### Exercise objective
Rewrite the part of the lines that opens with the line containing "### 🎨 **PERUBAHAN TAMPILAN**" and continues through the end of the lines, replacing "IsValidForRead" with "IsReadable" and leaving all else unchanged.

== Segment start ==

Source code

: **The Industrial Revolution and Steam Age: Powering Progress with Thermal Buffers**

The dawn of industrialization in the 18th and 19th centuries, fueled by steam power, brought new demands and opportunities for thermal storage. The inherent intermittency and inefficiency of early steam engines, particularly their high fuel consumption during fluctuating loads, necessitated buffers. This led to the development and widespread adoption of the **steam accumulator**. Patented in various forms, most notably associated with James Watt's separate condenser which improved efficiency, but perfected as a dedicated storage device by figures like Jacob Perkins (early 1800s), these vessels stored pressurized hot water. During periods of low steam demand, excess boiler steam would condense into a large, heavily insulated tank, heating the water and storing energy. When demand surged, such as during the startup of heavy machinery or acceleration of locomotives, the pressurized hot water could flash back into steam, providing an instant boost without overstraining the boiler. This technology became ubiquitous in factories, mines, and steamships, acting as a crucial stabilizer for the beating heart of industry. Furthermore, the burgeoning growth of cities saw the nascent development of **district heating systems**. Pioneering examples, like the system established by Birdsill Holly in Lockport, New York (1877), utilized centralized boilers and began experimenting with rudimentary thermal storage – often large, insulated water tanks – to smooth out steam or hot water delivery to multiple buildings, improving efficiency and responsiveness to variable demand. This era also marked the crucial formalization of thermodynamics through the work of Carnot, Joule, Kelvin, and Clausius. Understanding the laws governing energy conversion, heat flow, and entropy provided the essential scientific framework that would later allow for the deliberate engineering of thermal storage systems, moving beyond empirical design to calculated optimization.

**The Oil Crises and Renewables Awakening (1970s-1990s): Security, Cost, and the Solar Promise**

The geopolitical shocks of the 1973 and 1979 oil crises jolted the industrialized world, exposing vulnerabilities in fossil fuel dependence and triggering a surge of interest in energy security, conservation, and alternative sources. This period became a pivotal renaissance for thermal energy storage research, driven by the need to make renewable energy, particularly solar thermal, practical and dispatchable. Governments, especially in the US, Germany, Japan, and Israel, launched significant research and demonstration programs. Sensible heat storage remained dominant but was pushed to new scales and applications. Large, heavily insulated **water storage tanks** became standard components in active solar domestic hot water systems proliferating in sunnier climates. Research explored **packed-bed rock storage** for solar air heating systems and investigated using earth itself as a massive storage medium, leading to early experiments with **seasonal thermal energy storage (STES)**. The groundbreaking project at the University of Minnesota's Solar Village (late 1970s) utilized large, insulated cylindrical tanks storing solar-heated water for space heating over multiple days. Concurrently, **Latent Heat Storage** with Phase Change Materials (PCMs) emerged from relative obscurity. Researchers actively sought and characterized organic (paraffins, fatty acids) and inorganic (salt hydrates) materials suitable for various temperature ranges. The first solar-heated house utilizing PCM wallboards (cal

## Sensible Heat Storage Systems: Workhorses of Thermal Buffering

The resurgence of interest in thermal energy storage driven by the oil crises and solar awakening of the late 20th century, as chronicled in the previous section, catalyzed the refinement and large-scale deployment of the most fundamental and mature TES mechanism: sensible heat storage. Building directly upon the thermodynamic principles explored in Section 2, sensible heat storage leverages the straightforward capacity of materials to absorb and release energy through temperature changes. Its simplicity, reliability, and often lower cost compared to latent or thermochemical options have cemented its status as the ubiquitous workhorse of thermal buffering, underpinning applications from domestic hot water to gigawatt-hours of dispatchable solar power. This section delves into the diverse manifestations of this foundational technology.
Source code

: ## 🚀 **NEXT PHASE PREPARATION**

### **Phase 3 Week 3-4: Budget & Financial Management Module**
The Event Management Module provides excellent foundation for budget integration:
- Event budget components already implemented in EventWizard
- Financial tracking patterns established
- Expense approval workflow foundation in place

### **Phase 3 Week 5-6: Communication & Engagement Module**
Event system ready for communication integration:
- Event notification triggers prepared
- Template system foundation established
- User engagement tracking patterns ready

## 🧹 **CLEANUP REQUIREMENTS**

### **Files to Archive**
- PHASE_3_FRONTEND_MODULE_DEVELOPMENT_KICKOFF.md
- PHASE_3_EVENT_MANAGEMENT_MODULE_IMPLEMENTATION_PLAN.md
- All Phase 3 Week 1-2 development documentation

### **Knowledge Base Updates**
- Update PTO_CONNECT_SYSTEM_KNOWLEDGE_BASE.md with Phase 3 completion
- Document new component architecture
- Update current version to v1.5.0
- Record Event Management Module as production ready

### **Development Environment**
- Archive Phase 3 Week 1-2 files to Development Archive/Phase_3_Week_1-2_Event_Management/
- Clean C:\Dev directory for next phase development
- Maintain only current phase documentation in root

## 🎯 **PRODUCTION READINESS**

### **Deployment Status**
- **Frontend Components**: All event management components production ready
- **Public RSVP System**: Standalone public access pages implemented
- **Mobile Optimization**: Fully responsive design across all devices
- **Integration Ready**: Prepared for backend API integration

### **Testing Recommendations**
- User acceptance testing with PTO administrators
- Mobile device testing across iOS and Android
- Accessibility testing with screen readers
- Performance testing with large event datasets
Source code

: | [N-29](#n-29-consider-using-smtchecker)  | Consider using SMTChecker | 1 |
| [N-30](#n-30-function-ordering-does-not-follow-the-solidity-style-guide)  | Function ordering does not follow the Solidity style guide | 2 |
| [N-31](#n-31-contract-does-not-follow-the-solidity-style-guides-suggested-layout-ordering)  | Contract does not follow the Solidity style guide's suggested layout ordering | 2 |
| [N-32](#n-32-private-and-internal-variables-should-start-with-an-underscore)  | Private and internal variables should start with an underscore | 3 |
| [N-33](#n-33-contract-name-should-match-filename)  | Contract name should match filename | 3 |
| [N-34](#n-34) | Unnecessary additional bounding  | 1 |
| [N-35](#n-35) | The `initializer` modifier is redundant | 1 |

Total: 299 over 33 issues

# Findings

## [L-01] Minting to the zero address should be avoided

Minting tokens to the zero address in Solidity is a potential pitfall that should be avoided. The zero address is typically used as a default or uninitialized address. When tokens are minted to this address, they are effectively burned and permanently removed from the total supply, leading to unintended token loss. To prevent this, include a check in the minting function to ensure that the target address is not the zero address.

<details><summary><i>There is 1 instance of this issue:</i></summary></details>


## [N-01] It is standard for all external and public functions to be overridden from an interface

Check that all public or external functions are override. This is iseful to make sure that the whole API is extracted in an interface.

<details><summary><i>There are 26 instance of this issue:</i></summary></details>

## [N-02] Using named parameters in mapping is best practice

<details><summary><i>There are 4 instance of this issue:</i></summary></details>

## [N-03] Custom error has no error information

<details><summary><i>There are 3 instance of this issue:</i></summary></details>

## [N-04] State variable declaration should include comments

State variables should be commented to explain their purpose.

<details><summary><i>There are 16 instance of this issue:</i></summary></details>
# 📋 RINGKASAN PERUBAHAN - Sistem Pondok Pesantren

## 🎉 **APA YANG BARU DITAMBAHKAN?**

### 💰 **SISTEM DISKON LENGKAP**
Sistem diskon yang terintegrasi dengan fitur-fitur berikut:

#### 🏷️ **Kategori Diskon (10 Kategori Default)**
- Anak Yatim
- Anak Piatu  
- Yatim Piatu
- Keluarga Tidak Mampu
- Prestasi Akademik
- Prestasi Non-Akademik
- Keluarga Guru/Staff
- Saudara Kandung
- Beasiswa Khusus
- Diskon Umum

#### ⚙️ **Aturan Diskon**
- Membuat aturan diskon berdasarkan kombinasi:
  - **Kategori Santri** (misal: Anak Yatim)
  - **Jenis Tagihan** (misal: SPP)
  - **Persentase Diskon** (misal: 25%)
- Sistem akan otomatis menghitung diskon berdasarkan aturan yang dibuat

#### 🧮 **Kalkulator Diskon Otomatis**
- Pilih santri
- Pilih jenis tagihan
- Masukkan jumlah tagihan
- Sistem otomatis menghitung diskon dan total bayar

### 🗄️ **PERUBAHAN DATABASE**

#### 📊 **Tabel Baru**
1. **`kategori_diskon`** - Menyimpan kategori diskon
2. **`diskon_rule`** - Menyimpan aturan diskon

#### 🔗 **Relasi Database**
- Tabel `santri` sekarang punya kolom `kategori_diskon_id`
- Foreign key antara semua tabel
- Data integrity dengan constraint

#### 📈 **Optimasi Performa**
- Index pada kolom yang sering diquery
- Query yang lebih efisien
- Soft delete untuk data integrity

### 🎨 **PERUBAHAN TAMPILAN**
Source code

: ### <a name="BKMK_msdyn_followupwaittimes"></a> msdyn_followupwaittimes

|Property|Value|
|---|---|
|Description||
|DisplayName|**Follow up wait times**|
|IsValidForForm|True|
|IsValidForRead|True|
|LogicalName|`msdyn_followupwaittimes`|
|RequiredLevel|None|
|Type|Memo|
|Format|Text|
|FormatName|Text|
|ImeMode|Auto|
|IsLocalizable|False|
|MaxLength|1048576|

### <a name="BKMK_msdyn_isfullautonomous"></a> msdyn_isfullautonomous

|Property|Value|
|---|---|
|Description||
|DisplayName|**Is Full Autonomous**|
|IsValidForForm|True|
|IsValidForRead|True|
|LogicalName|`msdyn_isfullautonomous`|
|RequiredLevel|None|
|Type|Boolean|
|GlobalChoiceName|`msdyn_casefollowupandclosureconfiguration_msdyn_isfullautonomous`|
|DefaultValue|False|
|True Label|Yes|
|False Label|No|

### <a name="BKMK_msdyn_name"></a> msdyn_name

== Segment end ==

### Final answer
### 🎨 **PERUBAHAN TAMPILAN**
Source code

: ### <a name="BKMK_msdyn_followupwaittimes"></a> msdyn_followupwaittimes

|Property|Value|
|---|---|
|Description||
|DisplayName|**Follow up wait times**|
|IsValidForForm|True|
|IsReadable|True|
|LogicalName|`msdyn_followupwaittimes`|
|RequiredLevel|None|
|Type|Memo|
|Format|Text|
|FormatName|Text|
|ImeMode|Auto|
|IsLocalizable|False|
|MaxLength|1048576|

### <a name="BKMK_msdyn_isfullautonomous"></a> msdyn_isfullautonomous

|Property|Value|
|---|---|
|Description||
|DisplayName|**Is Full Autonomous**|
|IsValidForForm|True|
|IsReadable|True|
|LogicalName|`msdyn_isfullautonomous`|
|RequiredLevel|None|
|Type|Boolean|
|GlobalChoiceName|`msdyn_casefollowupandclosureconfiguration_msdyn_isfullautonomous`|
|DefaultValue|False|
|True Label|Yes|
|False Label|No|

### <a name="BKMK_msdyn_name"></a> msdyn_name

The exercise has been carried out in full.